(Dataset entries)
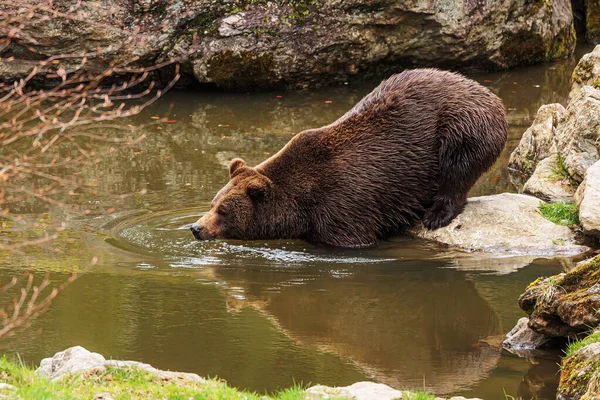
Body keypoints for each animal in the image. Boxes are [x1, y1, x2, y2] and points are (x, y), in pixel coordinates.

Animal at [191, 68, 506, 247]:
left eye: (223, 210)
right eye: (213, 202)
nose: (196, 227)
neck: (300, 206)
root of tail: (486, 90)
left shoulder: (344, 206)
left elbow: (351, 239)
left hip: (461, 123)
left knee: (457, 167)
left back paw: (436, 214)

◆ ABOUT THIS TASK
Look through the entries. Copy out each line with "left" in it.

◆ FINISHED TASK
left eye: (223, 210)
left shoulder: (344, 206)
left elbow: (351, 239)
left hip: (461, 123)
left knee: (457, 167)
left back paw: (436, 214)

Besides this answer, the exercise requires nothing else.